What Retailers Really Want

Yes, they would like to find ways to encourage you to buy stuff, but legitimate retailers understand that their relationship with their customers is more important than one sale.
Published: June 1, 2009

By Mark Roberti

I had the privilege to lead a Leadership Forum at the RFID Journal—AAFA Apparel & Footwear Summit. This was a closed-door meeting in which leading apparel retailers and suppliers discussed the business benefits of RFID, as well as the obstacles to adoption. The bad press from irresponsible journalists who swallow the nonsense put out by religious opponents of RFID clearly has created concerns in the apparel and footwear sector.

To encourage an open discussion, I agreed not to publish specifics of what was said during the forum, or who said what.
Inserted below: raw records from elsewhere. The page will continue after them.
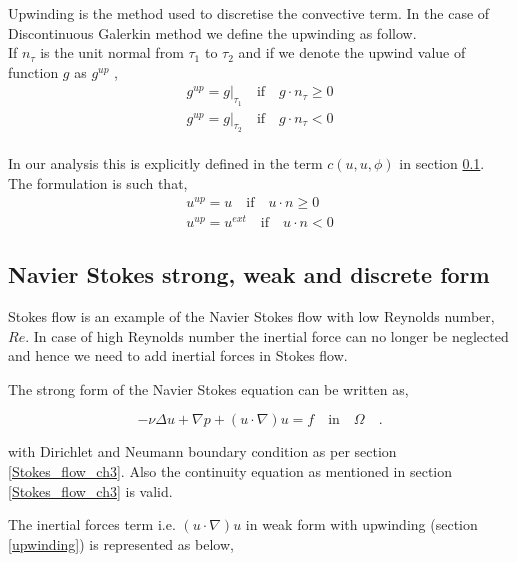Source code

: \documentclass[a4paper]{book}
\begin{document}
Upwinding is the method used to discretise the convective term. In the case of Discontinuous Galerkin method we define the upwinding as follow.\\

If $n_\tau$ is the unit normal from $\tau_1$ to $\tau_2$ and if we denote the upwind value of function $g$ as $g^{up}$ \cite{riviere},
\begin{equation}
\begin{split}
g^{up} = g|_{\tau_1} \quad \textrm{if} \quad g \cdot n_\tau \geq 0 \\
g^{up} = g|_{\tau_2} \quad \textrm{if} \quad g \cdot n_\tau < 0
\end{split}
\end{equation}
\\
In our analysis this is explicitly defined in the term $c(u,u,\phi)$ in section \ref{n_s_ch3}. The formulation is such that,
\begin{equation}
\begin{split}
u^{up} = u \quad \textrm{if} \quad u \cdot n \geq 0 \\
u^{up} = u^{ext} \quad \textrm{if} \quad u \cdot n < 0
\end{split}
\end{equation}

\subsection{Navier Stokes strong, weak and discrete form} \label{n_s_ch3}

Stokes flow is an example of the Navier Stokes flow with low Reynolds number, $Re$. In case of high Reynolds number the inertial force can no longer be neglected and hence we need to add inertial forces in Stokes flow. 

The strong form of the Navier Stokes equation can be written as,

\begin{equation} \label{navier_stokes_strong_ch3}
-\nu \Delta u + \nabla p + (u \cdot \nabla) u = f \quad \textrm{in} \quad \Omega \quad \textrm{.}
\end{equation}

with Dirichlet and Neumann boundary condition as per section \ref{Stokes_flow_ch3}. Also the continuity equation as mentioned in section \ref{Stokes_flow_ch3} is valid.

The inertial forces term i.e. $(u \cdot \nabla) u$ in weak form with upwinding (section \ref{upwinding}) is represented as below,
\end{document}
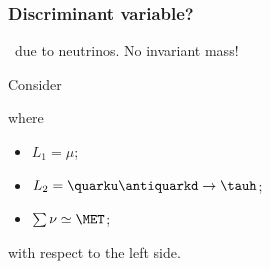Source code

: \begin{frame}
\frametitle{Discriminant variable?}

\begin{minipage}[t]{.45\textwidth}
\manip \MET\ due to neutrinos.
\submanip No invariant mass!

\vspace{\baselineskip}

\begin{center}

\end{center}

\end{minipage}
\hfill\pause
\begin{minipage}[t]{.45\textwidth}
\manip Consider

\vspace{-\baselineskip}

\begin{center}

\end{center}

\vspace{-2\baselineskip}

where
\begin{itemize}
\item $L_1 = \mu$;
\item $L_2=\quarku\antiquarkd\to\tauh$;
\item $\sum\nu\simeq\MET$;
\end{itemize}
with respect to the left side.
\end{minipage}

\end{frame}

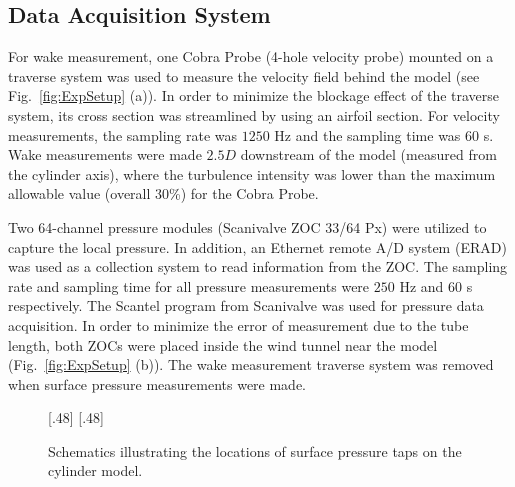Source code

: \subsection{Data Acquisition System}
\label{sec:data_acquisition}
%
For wake measurement, one Cobra Probe (4-hole velocity probe) mounted on a
traverse system was used to measure the velocity field behind the model (see
Fig.~\ref{fig:ExpSetup} (a)). In order to minimize the blockage effect of the
traverse system, its cross section was streamlined by using an airfoil section.
For velocity measurements, the sampling rate was $1250$ Hz and the sampling
time was $60$ s. Wake measurements were made $2.5 D$ downstream of the model
(measured from the cylinder axis), where the turbulence intensity was lower
than the maximum allowable value (overall 30\%) for the Cobra Probe.  

Two 64-channel pressure modules (Scanivalve ZOC 33/64 Px) were utilized to
capture the local pressure. In addition, an Ethernet remote A/D system (ERAD)
was used as a collection system to read information from the ZOC. The sampling
rate and sampling time for all pressure measurements were $250$ Hz and $60$ s
respectively. The Scantel program from Scanivalve was used for pressure data
acquisition. In order to minimize the error of measurement due to the tube
length, both ZOCs were placed inside the wind tunnel near the model
(Fig.~\ref{fig:ExpSetup} (b)). The wake measurement traverse system was removed
when surface pressure measurements were made.
%
\begin{figure}[htb!]
  \centering
    [.48\linewidth]{}
  \hspace*{\fill}
    [.48\linewidth]{}
  \caption{Schematics illustrating the locations of surface pressure taps on
    the cylinder model.}
  \label{fig:experimentTaps}
\end{figure}

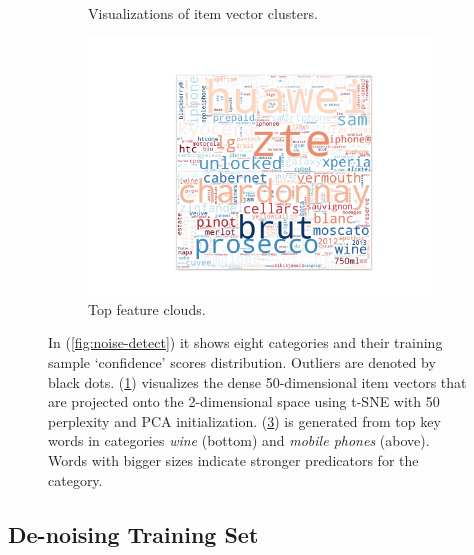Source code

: \begin{figure}[th!]
\begin{subfigure}[b]{0.33\textwidth}
   \caption{Visualizations of item vector clusters.  }
   \label{fig:cluster}
\end{subfigure}
\begin{subfigure}[b]{0.3\textwidth}
   \includegraphics[width=\textwidth]{resources/wc}
   \caption{Top feature clouds.}
   \label{fig:wc}
\end{subfigure}
\caption{In (\ref{fig:noise-detect}) it shows eight categories and their training sample `confidence' scores distribution. Outliers are denoted by black dots. (\ref{fig:cluster}) visualizes the dense 50-dimensional item vectors that are projected onto the 2-dimensional space using t-SNE with 50 perplexity and PCA initialization. (\ref{fig:wc}) is generated from top key words in categories \emph{wine} (bottom) and \emph{mobile phones} (above). Words with bigger sizes indicate stronger predicators for the category.}
\end{figure}

\subsection{De-noising Training Set} %
\label{sub:de_noising_training_sample}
But I can reveal that the privacy discussion was very interesting. I asked if it made sense to try to track people in stores to sell them items based on previous purchases. One retailer said honestly that it would be great, but that you just can’t do it unless the person has opted in. The relationship is more important than any one sale, and you don’t want to blow the relationship by having customers find out you’ve been tracking them without their knowledge.

This is a point journalists writing about RFID and privacy never seem to get. Retailers have to find ways of selling to customers that customers accept. It’s not legitimate retailers that are spamming people. Why? Because as much as they’d love to bombard customers and potential customers with news about their products, spamming would cost them more in loyalty than they would gain in sales from the e-mail.

I asked if anyone thought it made sense to embed tags in clothes. The resounding answer was “no.” Not one person in the room thought it made sense until the technology has matured to the point where customers have some control over the transponder-that is, until you can permanently deactivate the tag or change its serial number or protect your own privacy in some way. The participants also felt that customers would need to be comfortable with the technology and feel they benefited from it before embedding tags in clothes would make business sense.

Some RFID opponents portray themselves as the good guys battling evil corporate monsters, but no one I met at the Apparel & Footwear Summit had any horns. Most of the people I talked to were sensitive to privacy concerns. After all, they are consumers as well. (One person from an RFID company that has been targeted by privacy advocates was bemoaning the fact that he started getting inundated with direct mail for baby products within weeks of his wife giving birth to triplets.)

But that’s not why I’m not overly concerned about potential abuses of RFID technology. I’m not overly concerned because I know that companies will do what’s in their financial interests. No legitimate retailer that has invested millions of dollars in developing a brand is going to sully that brand by surreptitiously tracking customers. And no legitimate retailer is going to risk losing customers for life by infringing on their privacy for the opportunity to try to sell them something they might or might not want to by.